Theorem on the change in momentum of a material point
Let us introduce the following dynamic characteristics:
1. Momentum of a material point– vector quantity equal to the product of the mass of a point and its velocity vector
.
(29)
2. Force impulse
Elementary impulse of force– vector quantity equal to the product of the force vector and an elementary time interval
(30).
Then full impulse
.
(31)
At F=const we get S=Ft.
The total impulse for a finite period of time can be calculated only in two cases, when the force acting on a point is constant or depends on time. In other cases, it is necessary to express the force as a function of time.
The equality of the dimensions of impulse (29) and momentum (30) allows us to establish a quantitative relationship between them.
Let us consider the movement of a material point M under the action of an arbitrary force F along an arbitrary trajectory.
ABOUT 
UD: 
.
(32)
We separate the variables in (32) and integrate
.
(33)
As a result, taking into account (31), we obtain
.
(34)
Equation (34) expresses the following theorem.
Theorem: The change in the momentum of a material point over a certain period of time is equal to the impulse of the force acting on the point over the same time interval.
When solving problems, equation (34) must be projected on the coordinate axes
This theorem is convenient to use when among the given and unknown quantities there are the mass of a point, its initial and final speed, forces and time of movement.
Theorem on the change in angular momentum of a material point
M 
moment of momentum of a material point relative to the center is equal to the product of the modulus of the momentum of the point and the shoulder, i.e. the shortest distance (perpendicular) from the center to the line coinciding with the velocity vector
,
(36)
.
(37)
The relationship between the moment of force (cause) and the moment of momentum (effect) is established by the following theorem.
Let point M of a given mass m moves under the influence of force F.
,
,
,
(38)
.
(39)
Let's calculate the derivative of (39)
.
(40)
Combining (40) and (38), we finally obtain
.
(41)
Equation (41) expresses the following theorem.

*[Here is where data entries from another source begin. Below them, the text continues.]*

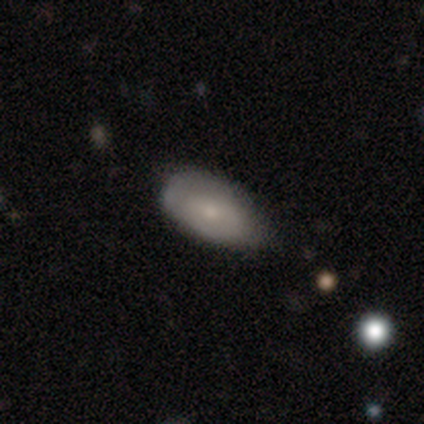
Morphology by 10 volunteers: smooth-or-featured: smooth: 60% | featured or disk: 40% | star or artifact: 0%
  how-rounded: in between: 83% | cigar-shaped: 17% | round: 0%
  merging: none: 60% | minor disturbance: 30% | merger: 10% | major disturbance: 0%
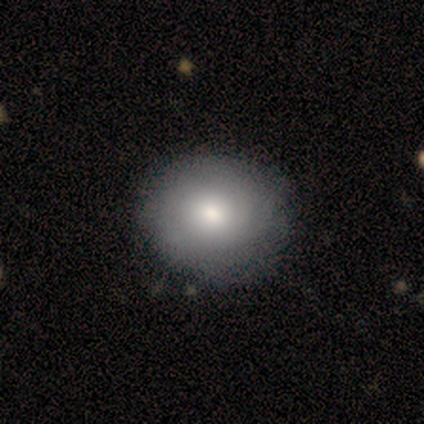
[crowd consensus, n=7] Smooth or featured: smooth — 57% (featured or disk — 29%)
How rounded: round — 100%
Merging: none — 83% (minor disturbance — 17%)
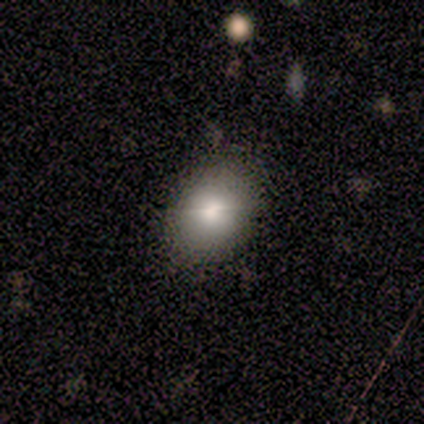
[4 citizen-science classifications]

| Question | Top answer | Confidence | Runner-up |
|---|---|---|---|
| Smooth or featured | smooth | 75% | star or artifact (25%) |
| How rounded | in between | 100% | — |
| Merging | none | 67% | minor disturbance (33%) |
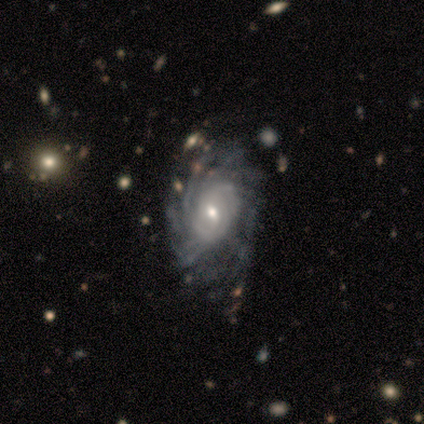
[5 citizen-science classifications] Overall: featured or disk (100%). Edge-on disk: no (100%). Bar: weak (60%; strong 20%). Spiral arms: yes (100%). Spiral arm count: more than 4 (60%; can't tell 40%). Spiral winding: tight (60%; medium 40%). Bulge size: moderate (40%, tied with small). Merging: major disturbance (60%; none 20%).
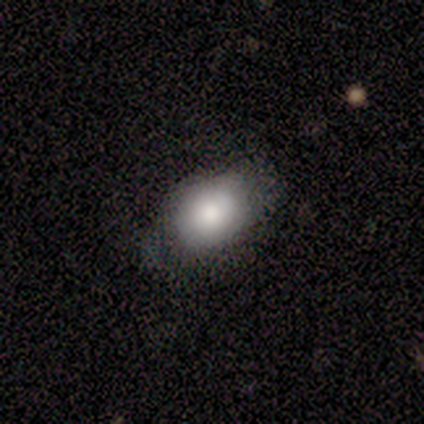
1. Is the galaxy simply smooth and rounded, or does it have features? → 100% smooth, 0% featured or disk, 0% star or artifact.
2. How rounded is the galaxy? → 67% in between, 33% round, 0% cigar-shaped.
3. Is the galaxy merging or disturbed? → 100% none, 0% minor disturbance, 0% major disturbance, 0% merger.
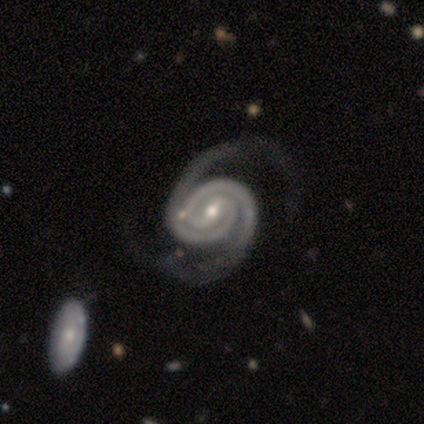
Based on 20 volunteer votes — Q: Smooth or featured?
A: featured or disk (100%)
Q: Edge-on disk?
A: no (100%)
Q: Bar?
A: weak (60%); runner-up: strong (20%)
Q: Spiral arms?
A: yes (100%)
Q: Spiral winding?
A: tight (75%); runner-up: medium (25%)
Q: Spiral arm count?
A: 2 (95%); runner-up: 3 (5%)
Q: Bulge size?
A: moderate (75%); runner-up: small (25%)
Q: Merging?
A: none (65%); runner-up: major disturbance (20%)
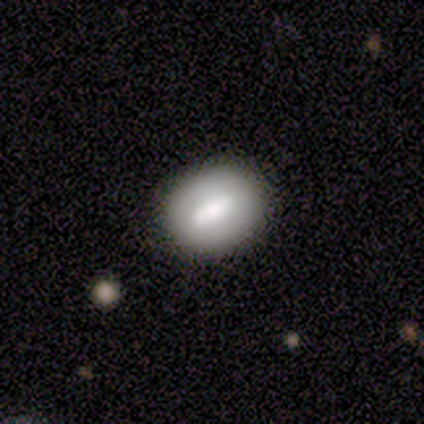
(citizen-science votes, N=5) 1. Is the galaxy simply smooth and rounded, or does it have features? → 60% smooth, 20% featured or disk, 20% star or artifact.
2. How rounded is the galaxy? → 33% round (tied), 33% in between (tied), 33% cigar-shaped (tied).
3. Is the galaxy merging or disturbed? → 100% none, 0% minor disturbance, 0% major disturbance, 0% merger.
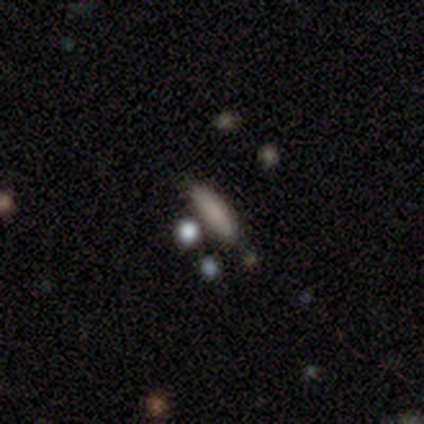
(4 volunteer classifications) smooth 100%, featured or disk 0%, star or artifact 0%. Down the decision tree: how rounded — in between (50%, tied with cigar-shaped); merging — none (100%).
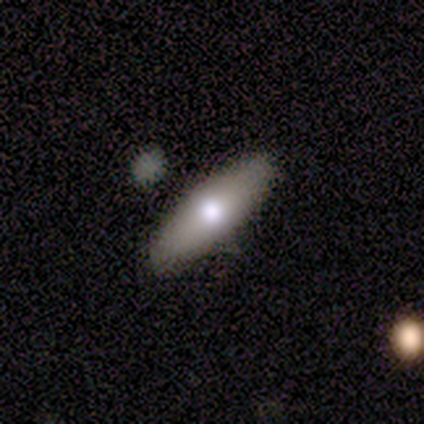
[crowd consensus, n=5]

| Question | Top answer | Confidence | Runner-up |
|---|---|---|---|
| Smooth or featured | featured or disk | 60% | smooth (40%) |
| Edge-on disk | yes | 100% | — |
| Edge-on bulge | rounded | 67% | none (33%) |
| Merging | none | 60% | minor disturbance (40%) |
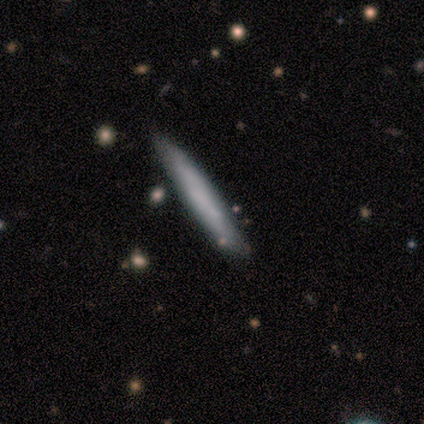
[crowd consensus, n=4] Smooth or featured? smooth (100%)
How rounded? cigar-shaped (100%)
Merging? none (75%)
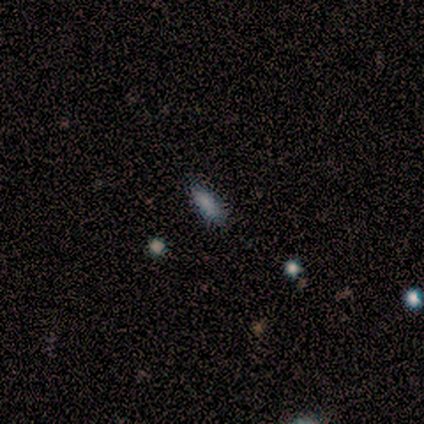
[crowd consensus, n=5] This appears to be a smooth galaxy with no disk features (60%) that is in between round and cigar-shaped (67%). Merging: none (100%).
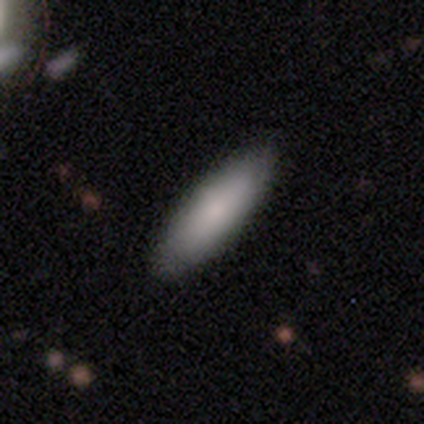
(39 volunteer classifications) Smooth or featured? 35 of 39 (90%) said smooth. How rounded? 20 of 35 (57%) said cigar-shaped. Merging? 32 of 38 (84%) said none.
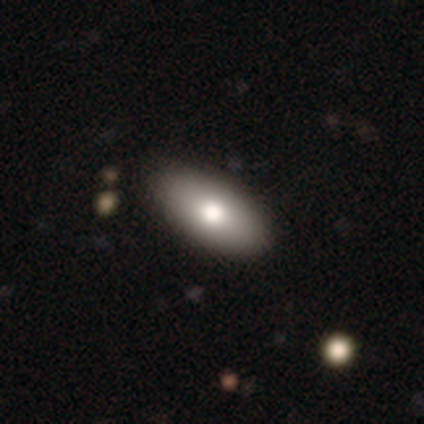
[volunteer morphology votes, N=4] smooth 50% (tied), featured or disk 50% (tied), star or artifact 0%. Down the decision tree: how rounded — in between (100%); merging — none (100%).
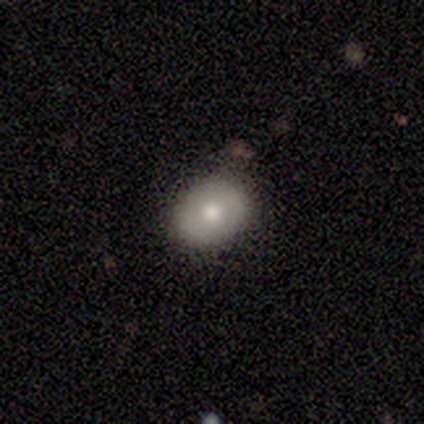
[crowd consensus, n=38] A smooth galaxy with no disk features (66%) that is round (56%).

Vote fractions:
- Smooth or featured? smooth: 66% / featured or disk: 26% / star or artifact: 8%
- How rounded? round: 56% / in between: 44% / cigar-shaped: 0%
- Merging? none: 89% / minor disturbance: 9% / merger: 3% / major disturbance: 0%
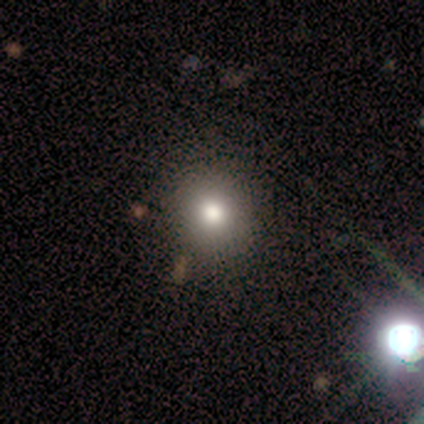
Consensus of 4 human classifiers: smooth 75%, featured or disk 25%, star or artifact 0%. Down the decision tree: how rounded — round (100%); merging — none (75%).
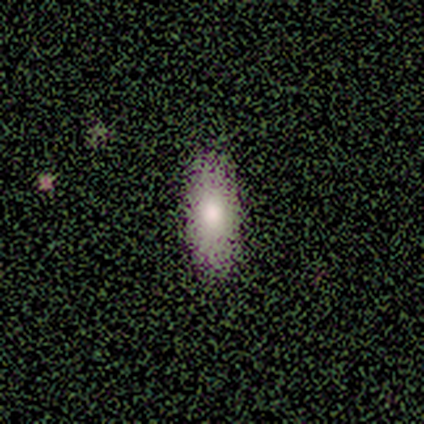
This appears to be a smooth galaxy with no disk features (88%) that is in between round and cigar-shaped (100%). Merging: none (88%).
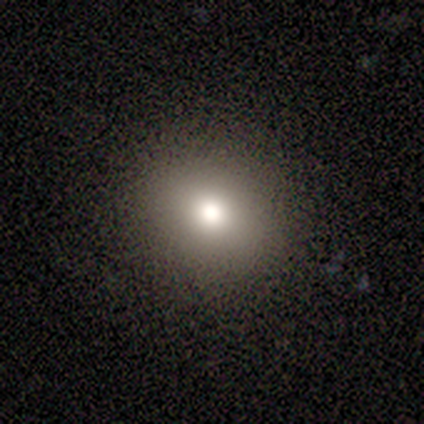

Theorem: The time derivative of the angular momentum vector of a material point relative to some center is equal to the moment of the force acting on the point relative to the same center.
When solving problems, equation (41) must be projected on the coordinate axes
In equations (42), the moments of momentum and force are calculated relative to the coordinate axes.
From (41) it follows law of conservation of angular momentum (Kepler's law).
If the moment of force acting on a material point relative to any center is zero, then the angular momentum of the point relative to this center retains its magnitude and direction.
If 
, That 
.
The theorem and conservation law are used in problems involving curvilinear motion, especially under the action of central forces.